What I mean is, we're approaching the problem of cyberbullying like it's some new and different form of bullying. And fundamentally, it's not. It's bullying. Full stop. It's essentially another "tool" to conduct bullying, but it's the same thing.
Sure, there are some distinct features that make it potentially more troublesome than other forms of bullying. For example, because of the ubiquitous nature of the Internet or electronic media, you have a much easier way to spread rumors, hate-speech and other anti-social communication -- it's a shot-gun approach, not a rifle. It can also be spread virally, as the damage can be propagated Also, in a lot of cases, the communication can be done anonymously. So the bully, theoretically can do his/her damage and not be revealed or held accountable. Further, cyberbullying can be done 7/24/365, from literally anywhere, and the impact can be permanent. Not only is information on websites frequently public, it is stored. Who knows when awful false claims about someone might resurface?
But underlying it all is the same basic root cause as other bullying: lack of respect, compassion, empathy for other people and their feelings.

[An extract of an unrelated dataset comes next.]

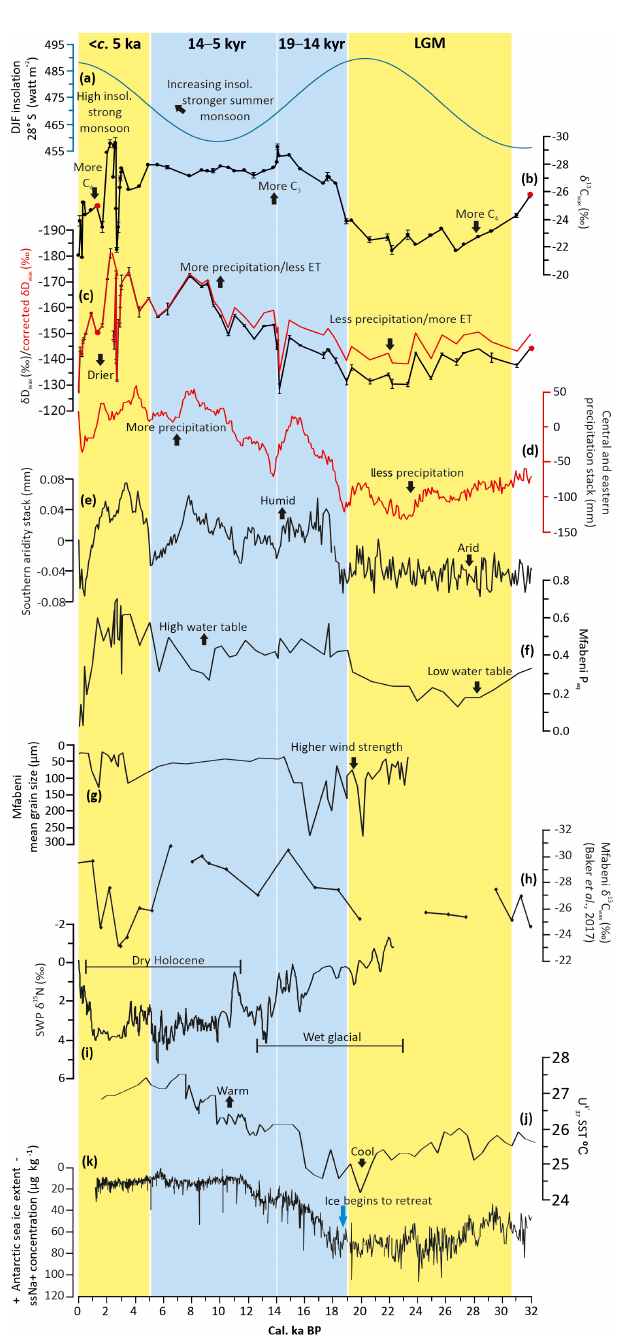
Figure 4. Climate and environmental change at Mfabeni compared with regional records and orbital insolation. (a) December–January– February (DJF) insolation for 28 ◦ S (blue line; Laskar et al., 2011). (b) Stable carbon isotope composition (weighted mean) of C 29 –C 31 n -alkanes from Mfabeni, reflecting changes in C 3 / C 4 vegetation type. (c) Hydrogen isotope composition (weighted mean) of C 29 –C 31 n - alkanes from Mfabeni, reflecting changes in precipitation amount and ET. Red is the δ D wax corrected for ice volume changes. Error bars on isotope data reflect analytical uncertainty of duplicate analyses. (d) Central and eastern South African regional precipitation stack (red line; Chevalier and Chase, 2015). (e) Southern African regional aridity stack (Chevalier and Chase, 2016). (f) P aq at Mfabeni, indicating the amount of aquatic vs. terrestrial n -alkanes (high/low water table). (g) Mean grain size data of the lithogenic sediment fraction from Mfabeni (Humphries et al., 2017). (h) Mfabeni core SL6 stable carbon isotope composition (weighted mean) of C 29 –C 31 n -alkanes (Baker et al., 2017). (i) Combined nitrogen isotope data from Seweweekspoort rock hyrax middens, reflecting changes in humidity (Chase et al., 2017). (j) U K (cid:48) -derived SSTs from core MD79257 in the Mozambique Channel (Sonzogni et al., 1998). (k) Sea-salt sodium concentrations from the 37 EPICA DML ice core in Antarctica, reflecting changes in sea-ice coverage (Fischer et al., 2007). The two Mfabeni samples with CPI values of ca. 2 are highlighted in red (b, c) . Blue shading: Mfabeni wet, orange: Mfabeni arid. Clim. Past, 15, 1153–1170,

Yet there is a huge call for programs and initiatives to specifically address cyberbullying. Again, it's using the bandaid to deal with another "surface" problem, but who is really looking at what CAUSES it in the first place?
In Mr. Burgess' blog, he outlines a nine-lesson approach Seattle Public Schools is adopting. Of those nine lessons, the first is about Respect and Responsibility...the balance of the lessons are specific to cyberbullying, with one lesson on bullying in general; two cover "what to do and where to get help." We're spending more time on management and mitigation than we are on prevention.

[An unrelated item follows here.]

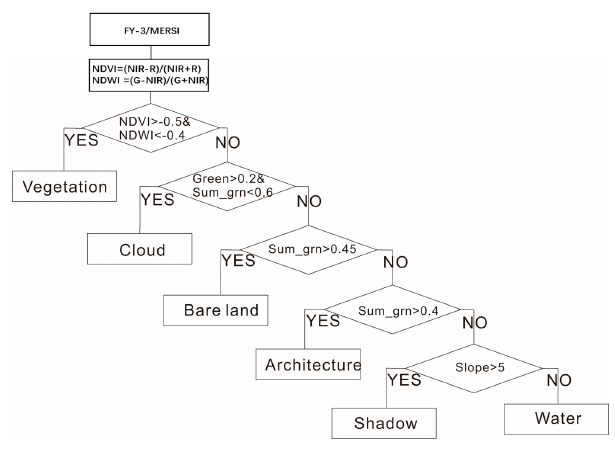
Figure 2. Knowledge decision tree classification diagram.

What if we took a different approach? What if 5 of the lessons were on Respect, Responsibility, Kindness, Compassion, Empathy, one was on types and impact of bullying and how bullying violates those "virtues," one discusses cyberbullying specifically and the final one is "where to get more help?" I would think that explaining to the kids the underlying reasons for WHY we don't treat other people cruelly would set a better foundation for "here's why bullying is bad." I mean, seriously: how many of us believe that kids bully because they haven't been told it's wrong? Continuing to lecture them on "bullying is bad" isn't going to make a whit of difference. Just like enacting legislation that makes bullying a crime isn't going to result in a major dip in bullying incidents. Yes, these things are necessary, but believing that "this time for sure, Bullwinkle" these outward-in approaches are going to fix things is false hope.
As I recently shared on an interview on Seattle's Q13 Fox when asked if fixing bullying should fall to the schools or to the parents or community, "yes, all of the above." But we need to go a step further than just working on managing the problem once it's happened. We need to put in place those efforts -- that education -- that focuses on building positive cultures in schools, where kids are each other's advocates because they know WHY we don't treat each other this way. We'll then see bullying incidents virtually disappear (I know this to be true because our school clients have shared this), and you can then effectively deal with the exceptions. You'll still need consequences in place for those times when bullying occurs, but you'll need them far less because the general atmosphere of the school is based on mutual respect and courtesy.
And when the next "tool" for anti-social behavior comes out -- which it inevitably will, -- there'll be less of an inclination to use it for "evil," because there's a greater number of young people (and adults, we hope) who know why doing so is wrong.